_Try it_
Every line in the records below between the one holding "5: (98, 161)" and the one holding "37: (193, 113)", inclusive, is to be set down exactly; all other lines are to be left out.

[Extracted records]
◇ ◇ ◇ ◇
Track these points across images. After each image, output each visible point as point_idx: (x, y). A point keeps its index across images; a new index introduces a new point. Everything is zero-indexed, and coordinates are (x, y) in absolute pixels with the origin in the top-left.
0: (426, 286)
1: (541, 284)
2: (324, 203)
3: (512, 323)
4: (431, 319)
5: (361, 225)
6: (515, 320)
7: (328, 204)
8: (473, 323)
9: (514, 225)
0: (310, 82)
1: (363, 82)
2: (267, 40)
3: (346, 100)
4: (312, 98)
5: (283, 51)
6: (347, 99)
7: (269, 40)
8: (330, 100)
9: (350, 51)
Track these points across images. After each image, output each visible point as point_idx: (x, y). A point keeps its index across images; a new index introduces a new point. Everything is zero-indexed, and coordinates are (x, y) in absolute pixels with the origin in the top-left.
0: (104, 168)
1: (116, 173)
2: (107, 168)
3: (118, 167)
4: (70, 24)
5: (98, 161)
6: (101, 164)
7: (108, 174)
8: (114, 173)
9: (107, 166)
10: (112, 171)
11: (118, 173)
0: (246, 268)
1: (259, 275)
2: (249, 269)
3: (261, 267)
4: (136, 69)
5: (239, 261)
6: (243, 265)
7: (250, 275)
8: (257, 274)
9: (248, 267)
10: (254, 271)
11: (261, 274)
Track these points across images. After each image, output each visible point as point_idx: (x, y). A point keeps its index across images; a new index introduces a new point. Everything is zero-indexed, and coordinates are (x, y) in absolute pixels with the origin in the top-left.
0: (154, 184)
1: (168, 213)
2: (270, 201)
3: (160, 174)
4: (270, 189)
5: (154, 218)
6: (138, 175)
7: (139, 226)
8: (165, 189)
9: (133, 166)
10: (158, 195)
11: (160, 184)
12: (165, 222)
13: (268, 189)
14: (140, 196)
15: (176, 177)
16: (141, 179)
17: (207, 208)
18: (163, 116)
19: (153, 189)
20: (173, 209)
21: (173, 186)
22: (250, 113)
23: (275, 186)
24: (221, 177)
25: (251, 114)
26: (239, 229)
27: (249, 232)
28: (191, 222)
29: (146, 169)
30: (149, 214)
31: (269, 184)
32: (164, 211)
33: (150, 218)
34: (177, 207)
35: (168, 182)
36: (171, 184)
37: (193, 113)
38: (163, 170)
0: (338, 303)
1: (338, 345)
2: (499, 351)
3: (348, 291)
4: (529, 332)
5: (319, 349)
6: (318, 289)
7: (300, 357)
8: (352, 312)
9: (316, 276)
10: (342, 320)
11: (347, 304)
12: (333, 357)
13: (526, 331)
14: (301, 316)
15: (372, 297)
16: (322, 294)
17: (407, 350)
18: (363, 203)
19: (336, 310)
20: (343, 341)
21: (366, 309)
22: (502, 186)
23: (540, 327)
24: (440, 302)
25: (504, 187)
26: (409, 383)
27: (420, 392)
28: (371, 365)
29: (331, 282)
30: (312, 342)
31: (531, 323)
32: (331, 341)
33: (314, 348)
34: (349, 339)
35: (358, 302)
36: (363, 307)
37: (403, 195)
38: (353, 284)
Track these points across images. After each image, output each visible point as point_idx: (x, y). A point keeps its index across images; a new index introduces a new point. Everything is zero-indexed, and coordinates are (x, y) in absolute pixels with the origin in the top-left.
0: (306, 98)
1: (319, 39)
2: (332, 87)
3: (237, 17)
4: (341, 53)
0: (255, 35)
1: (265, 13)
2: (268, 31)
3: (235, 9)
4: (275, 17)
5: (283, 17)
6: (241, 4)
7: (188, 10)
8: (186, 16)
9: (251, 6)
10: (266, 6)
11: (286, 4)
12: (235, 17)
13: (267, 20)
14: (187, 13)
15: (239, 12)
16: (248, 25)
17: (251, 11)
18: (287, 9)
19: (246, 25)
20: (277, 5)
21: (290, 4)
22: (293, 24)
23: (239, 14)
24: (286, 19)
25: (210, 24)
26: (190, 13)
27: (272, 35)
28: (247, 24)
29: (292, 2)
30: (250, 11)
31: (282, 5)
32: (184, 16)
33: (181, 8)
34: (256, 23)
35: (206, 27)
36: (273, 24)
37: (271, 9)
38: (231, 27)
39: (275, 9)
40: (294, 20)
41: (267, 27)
◇ ◇ ◇ ◇
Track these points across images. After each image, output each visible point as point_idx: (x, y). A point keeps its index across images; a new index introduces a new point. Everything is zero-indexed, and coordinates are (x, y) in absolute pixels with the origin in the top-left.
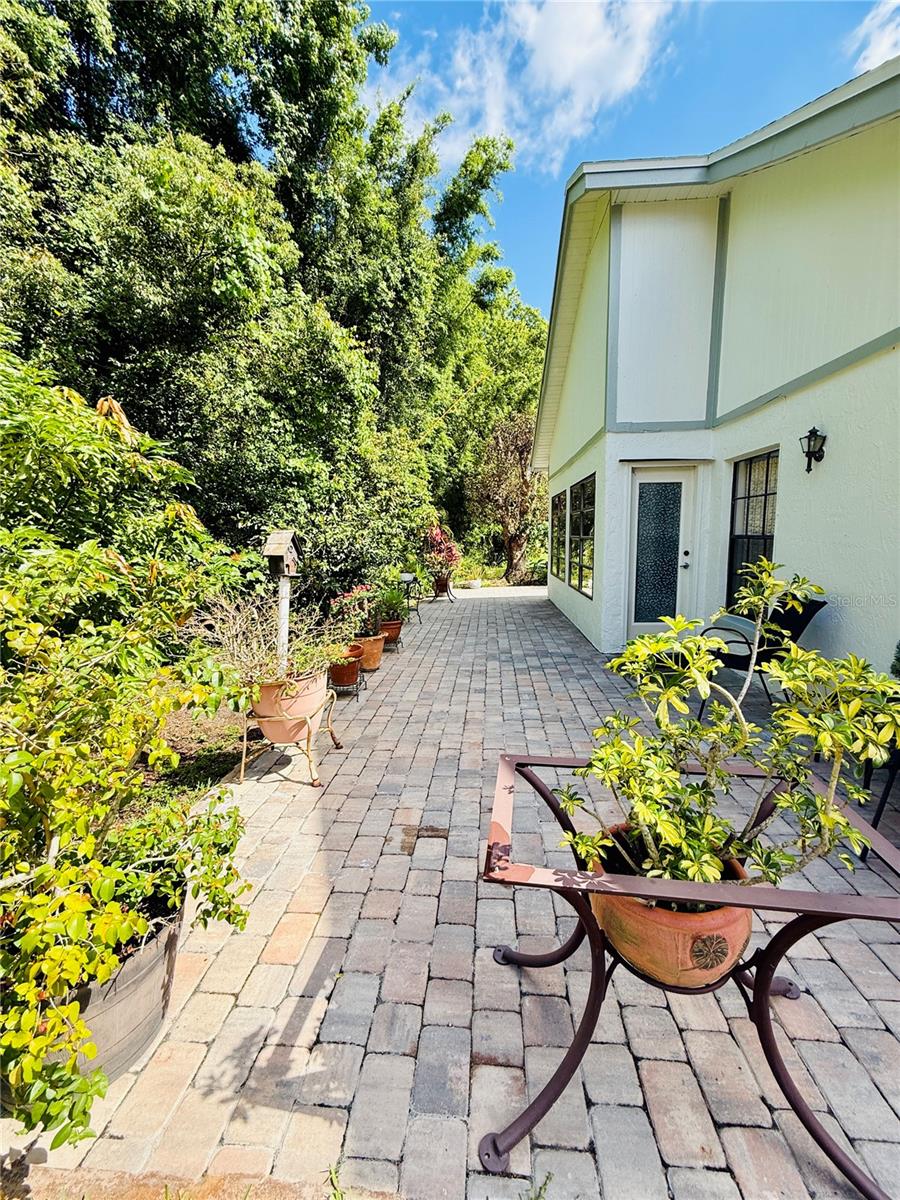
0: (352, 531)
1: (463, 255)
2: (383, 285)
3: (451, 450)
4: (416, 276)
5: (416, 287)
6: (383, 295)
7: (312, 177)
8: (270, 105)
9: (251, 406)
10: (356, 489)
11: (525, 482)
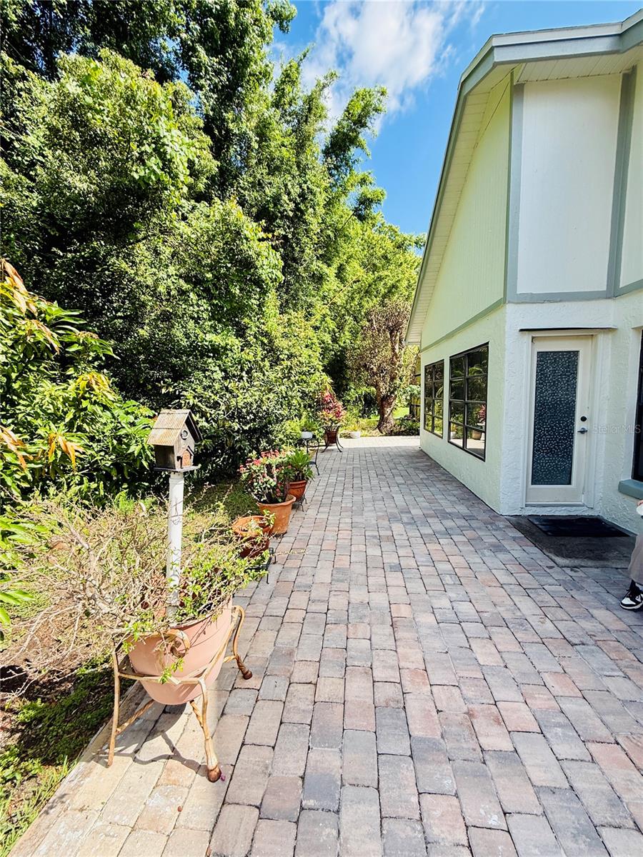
◇ ◇ ◇ ◇
_Your solution_
5: (98, 161)
6: (101, 164)
7: (108, 174)
8: (114, 173)
9: (107, 166)
10: (112, 171)
11: (118, 173)
0: (246, 268)
1: (259, 275)
2: (249, 269)
3: (261, 267)
4: (136, 69)
5: (239, 261)
6: (243, 265)
7: (250, 275)
8: (257, 274)
9: (248, 267)
10: (254, 271)
11: (261, 274)
Track these points across images. After each image, output each visible point as point_idx: (x, y). A point keeps its index across images; a new index introduces a new point. Everything is zero-indexed, and coordinates are (x, y) in absolute pixels with the origin in the top-left.
0: (154, 184)
1: (168, 213)
2: (270, 201)
3: (160, 174)
4: (270, 189)
5: (154, 218)
6: (138, 175)
7: (139, 226)
8: (165, 189)
9: (133, 166)
10: (158, 195)
11: (160, 184)
12: (165, 222)
13: (268, 189)
14: (140, 196)
15: (176, 177)
16: (141, 179)
17: (207, 208)
18: (163, 116)
19: (153, 189)
20: (173, 209)
21: (173, 186)
22: (250, 113)
23: (275, 186)
24: (221, 177)
25: (251, 114)
26: (239, 229)
27: (249, 232)
28: (191, 222)
29: (146, 169)
30: (149, 214)
31: (269, 184)
32: (164, 211)
33: (150, 218)
34: (177, 207)
35: (168, 182)
36: (171, 184)
37: (193, 113)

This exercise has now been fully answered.